▶ [Jobs]
[1] Name every university, other than Princeton, where the passage about Kulier says she was accepted to a doctoral program.
[2] Pick up the passage about Kulier after its final sentence and carry it further.

======== Passage provided

Admitted to the Princeton astrophysical sciences department with paid tuition and $33,000 fellowship, she was also accepted to doctoral programs at UC Berkeley, UC Irvine, Harvard, UC Santa Cruz, Caltech, and the University of Chicago.
Through the University’s Early Entrance Program (EEP), Kulier was admitted to Cal State L.A. at the age of 12. Kulier, graduating summa cum laude with dual bachelor’s degrees in physics and mathematics, will be marching at Cal State L.A.’s Commencement ceremony Saturday, June 13.
As part of the University’s Consortium for Undergraduate Research Experience (CURE) program, Kulier studied the theory behind star formation with Cal State L.A.’s Professor Susan Terebey. Under the mentorship of Terebey and Professor Jianyu (Jane) Dong, she researched the application of Support Vector Machine (SVM), a classification algorithm, to large catalogs of astronomical objects. Kulier was also part of a nuclear-physics research team led by Cal State L.A.’s Professors Konrad Aniol and Martin Epstein.

================
======== Records provided

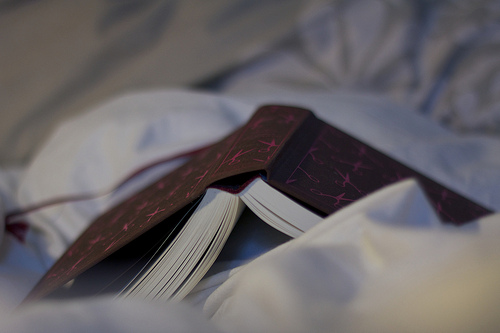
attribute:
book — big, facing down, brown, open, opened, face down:
[12, 103, 496, 307]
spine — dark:
[205, 105, 314, 194]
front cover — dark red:
[16, 124, 245, 309]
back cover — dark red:
[268, 118, 497, 226]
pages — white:
[89, 177, 324, 308]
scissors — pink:
[223, 148, 253, 167]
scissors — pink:
[258, 137, 280, 152]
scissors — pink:
[311, 187, 357, 208]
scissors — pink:
[333, 166, 366, 195]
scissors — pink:
[332, 154, 376, 177]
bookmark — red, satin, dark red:
[4, 144, 213, 244]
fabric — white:
[1, 1, 499, 333]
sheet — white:
[1, 1, 499, 333]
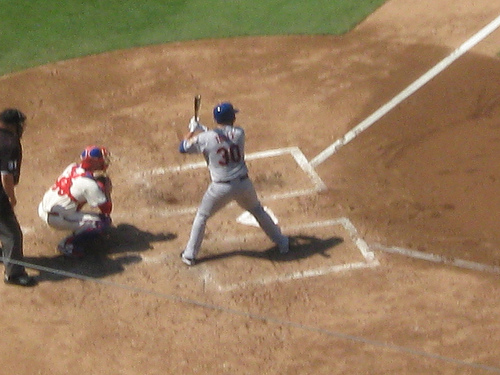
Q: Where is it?
A: This is at the field.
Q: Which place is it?
A: It is a field.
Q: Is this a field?
A: Yes, it is a field.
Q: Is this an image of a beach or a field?
A: It is showing a field.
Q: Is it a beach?
A: No, it is a field.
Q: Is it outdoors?
A: Yes, it is outdoors.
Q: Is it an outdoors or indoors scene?
A: It is outdoors.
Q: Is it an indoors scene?
A: No, it is outdoors.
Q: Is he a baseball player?
A: Yes, this is a baseball player.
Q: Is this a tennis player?
A: No, this is a baseball player.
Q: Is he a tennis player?
A: No, this is a baseball player.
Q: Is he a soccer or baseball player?
A: This is a baseball player.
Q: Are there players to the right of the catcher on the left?
A: Yes, there is a player to the right of the catcher.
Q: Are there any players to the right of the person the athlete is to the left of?
A: Yes, there is a player to the right of the catcher.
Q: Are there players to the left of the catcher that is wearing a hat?
A: No, the player is to the right of the catcher.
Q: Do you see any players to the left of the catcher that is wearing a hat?
A: No, the player is to the right of the catcher.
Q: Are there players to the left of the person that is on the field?
A: No, the player is to the right of the catcher.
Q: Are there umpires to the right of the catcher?
A: No, there is a player to the right of the catcher.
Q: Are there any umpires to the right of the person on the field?
A: No, there is a player to the right of the catcher.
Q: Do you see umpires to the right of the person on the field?
A: No, there is a player to the right of the catcher.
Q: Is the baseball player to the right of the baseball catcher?
A: Yes, the player is to the right of the catcher.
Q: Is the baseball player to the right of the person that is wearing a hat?
A: Yes, the player is to the right of the catcher.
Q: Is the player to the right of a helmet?
A: No, the player is to the right of the catcher.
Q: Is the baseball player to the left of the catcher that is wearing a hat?
A: No, the player is to the right of the catcher.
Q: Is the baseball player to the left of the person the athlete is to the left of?
A: No, the player is to the right of the catcher.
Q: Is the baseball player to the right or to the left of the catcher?
A: The player is to the right of the catcher.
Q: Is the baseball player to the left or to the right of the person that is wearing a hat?
A: The player is to the right of the catcher.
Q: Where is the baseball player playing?
A: The player is playing on the field.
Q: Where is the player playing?
A: The player is playing on the field.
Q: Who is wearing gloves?
A: The player is wearing gloves.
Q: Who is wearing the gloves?
A: The player is wearing gloves.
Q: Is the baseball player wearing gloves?
A: Yes, the player is wearing gloves.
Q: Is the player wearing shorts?
A: No, the player is wearing gloves.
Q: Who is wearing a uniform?
A: The player is wearing a uniform.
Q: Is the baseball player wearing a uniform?
A: Yes, the player is wearing a uniform.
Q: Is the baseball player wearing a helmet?
A: No, the player is wearing a uniform.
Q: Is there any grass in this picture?
A: Yes, there is grass.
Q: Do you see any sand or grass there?
A: Yes, there is grass.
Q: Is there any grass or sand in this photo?
A: Yes, there is grass.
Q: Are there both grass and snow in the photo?
A: No, there is grass but no snow.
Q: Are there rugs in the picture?
A: No, there are no rugs.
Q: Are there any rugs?
A: No, there are no rugs.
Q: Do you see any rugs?
A: No, there are no rugs.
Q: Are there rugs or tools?
A: No, there are no rugs or tools.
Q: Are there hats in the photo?
A: Yes, there is a hat.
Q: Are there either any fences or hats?
A: Yes, there is a hat.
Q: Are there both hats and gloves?
A: Yes, there are both a hat and gloves.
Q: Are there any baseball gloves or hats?
A: Yes, there is a baseball hat.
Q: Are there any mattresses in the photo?
A: No, there are no mattresses.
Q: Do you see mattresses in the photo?
A: No, there are no mattresses.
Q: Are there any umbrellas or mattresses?
A: No, there are no mattresses or umbrellas.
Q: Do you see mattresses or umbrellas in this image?
A: No, there are no mattresses or umbrellas.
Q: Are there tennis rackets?
A: No, there are no tennis rackets.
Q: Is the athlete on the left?
A: Yes, the athlete is on the left of the image.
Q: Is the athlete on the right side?
A: No, the athlete is on the left of the image.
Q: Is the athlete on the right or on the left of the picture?
A: The athlete is on the left of the image.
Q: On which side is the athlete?
A: The athlete is on the left of the image.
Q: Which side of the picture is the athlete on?
A: The athlete is on the left of the image.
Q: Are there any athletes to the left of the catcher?
A: Yes, there is an athlete to the left of the catcher.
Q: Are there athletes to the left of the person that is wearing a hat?
A: Yes, there is an athlete to the left of the catcher.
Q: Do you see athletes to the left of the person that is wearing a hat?
A: Yes, there is an athlete to the left of the catcher.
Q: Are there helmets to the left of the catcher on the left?
A: No, there is an athlete to the left of the catcher.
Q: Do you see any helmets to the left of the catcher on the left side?
A: No, there is an athlete to the left of the catcher.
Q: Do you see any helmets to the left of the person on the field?
A: No, there is an athlete to the left of the catcher.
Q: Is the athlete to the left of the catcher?
A: Yes, the athlete is to the left of the catcher.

================

▶ [The results]
[1] UC Berkeley, UC Irvine, Harvard, UC Santa Cruz, Caltech, and the University of Chicago

[2]
Kulier said, “At first, I had concerns about making the transition from middle school directly to university, but the support from EEP and the Cal State L.A. faculty quickly made me confident in my decision. During my study here, I developed my interest from a general one in physics and mathematics to a desire to study theoretical cosmology. After graduate school, I hope to become a researcher in this field within an academic setting.”
Kulier served as recording secretary for the General Education Honors Club and event captain for the 2009 Science Olympiad. Recipient of the 2006 Ted C. Bradbury Memorial Award in Theoretical Physics and several scholarships, she is also a member of the Society of Physics Students and the American Astronomical Society. She also enjoys skiing and attending classical music concerts and opera.
Currently a resident in the city of Placentia, Kulier and her family immigrated to the U.S. from Croatia 13 years ago.
Cal State L.A.’s EEP admits extraordinarily gifted youngsters—some as young as 11—directly into college, providing the early entrants with monitored evaluation, regular counseling sessions, and the opportunity to study with like-minded peers. Kulier is among more than 20 other EEP graduates receiving their baccalaureate degrees this year.